Partenope, opera review: A striking night in 1920s Paris

Christopher Alden's production returns to the stage after a nine-year gap, writes Barry Millington
Striking: Partenope explores the unquenchable if unpredictable nature of sexual desire
Donald Cooper
Barry Millington16 March 2017

Christopher Alden’s production of Handel’s Partenope, with its striking designs inspired by 1920s Paris, returns after a nine-year gap. The essential point of this typically intricate plot is the unquenchable if unpredictable nature of sexual desire and at its best the staging fuses the work’s comic and poignant elements effectively.

Andrew Lieberman’s handsome sets, skilfully lit by Adam Silverman (with Kevin Sleep for this revival), reference Man Ray, Lee Miller, photography, film and surrealism to create a world of chic, gender-bending glamour in which insouciant appearances mask real emotion. It just about adds up, even if some of the humour fell a bit flat on the first night. No fault of Amanda Holden’s spicy, adroitly rhyming translation.

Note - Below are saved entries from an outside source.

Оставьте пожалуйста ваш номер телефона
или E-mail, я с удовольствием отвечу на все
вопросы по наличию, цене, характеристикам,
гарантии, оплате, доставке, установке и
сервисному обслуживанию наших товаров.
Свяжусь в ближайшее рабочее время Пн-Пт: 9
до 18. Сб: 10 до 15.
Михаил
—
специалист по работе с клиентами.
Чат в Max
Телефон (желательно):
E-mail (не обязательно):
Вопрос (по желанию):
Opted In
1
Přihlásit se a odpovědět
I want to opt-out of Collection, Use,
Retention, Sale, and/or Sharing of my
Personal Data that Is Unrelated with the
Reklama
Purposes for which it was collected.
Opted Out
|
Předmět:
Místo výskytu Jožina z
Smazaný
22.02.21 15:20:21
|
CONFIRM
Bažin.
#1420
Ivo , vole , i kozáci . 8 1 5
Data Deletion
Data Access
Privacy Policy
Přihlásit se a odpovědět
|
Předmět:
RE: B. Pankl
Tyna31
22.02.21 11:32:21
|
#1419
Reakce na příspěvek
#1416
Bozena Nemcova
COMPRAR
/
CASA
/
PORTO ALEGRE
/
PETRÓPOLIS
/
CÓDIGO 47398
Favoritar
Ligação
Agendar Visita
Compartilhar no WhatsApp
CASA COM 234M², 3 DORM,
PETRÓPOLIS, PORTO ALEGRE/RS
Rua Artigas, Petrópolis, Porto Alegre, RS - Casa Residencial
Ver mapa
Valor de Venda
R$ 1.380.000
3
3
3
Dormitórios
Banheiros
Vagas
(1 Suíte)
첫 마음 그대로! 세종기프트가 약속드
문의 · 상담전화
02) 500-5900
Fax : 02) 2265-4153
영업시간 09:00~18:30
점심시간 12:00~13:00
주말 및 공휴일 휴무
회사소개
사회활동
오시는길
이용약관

Outstanding in the cast of six, mostly new for this revival, is Patricia Bardon, who has however migrated since 2008 from the role of Rosmira to that of Arsace, which gives her two of Handel’s most soul-searching arias, an opportunity she seizes with relish. The eloquent countertenor James Laing does an excellent Chaplin act as Armindo. Stephanie Windsor-Lewis is an admirable Rosmira and the vocally agile Sarah Tynan catches the superficiality in this reading of the title role.

Christian Curnyn is a fine Handelian, though even he cannot persuade the ENO strings, playing on modern instruments, to produce the subtle gradations possible on period instruments. A somewhat mechanical tendency was only exacerbated by hard-driven tempi in places, but elsewhere, especially when the Baroque theorbo and cello continuo took over, there were moments of heart-melting expressivity.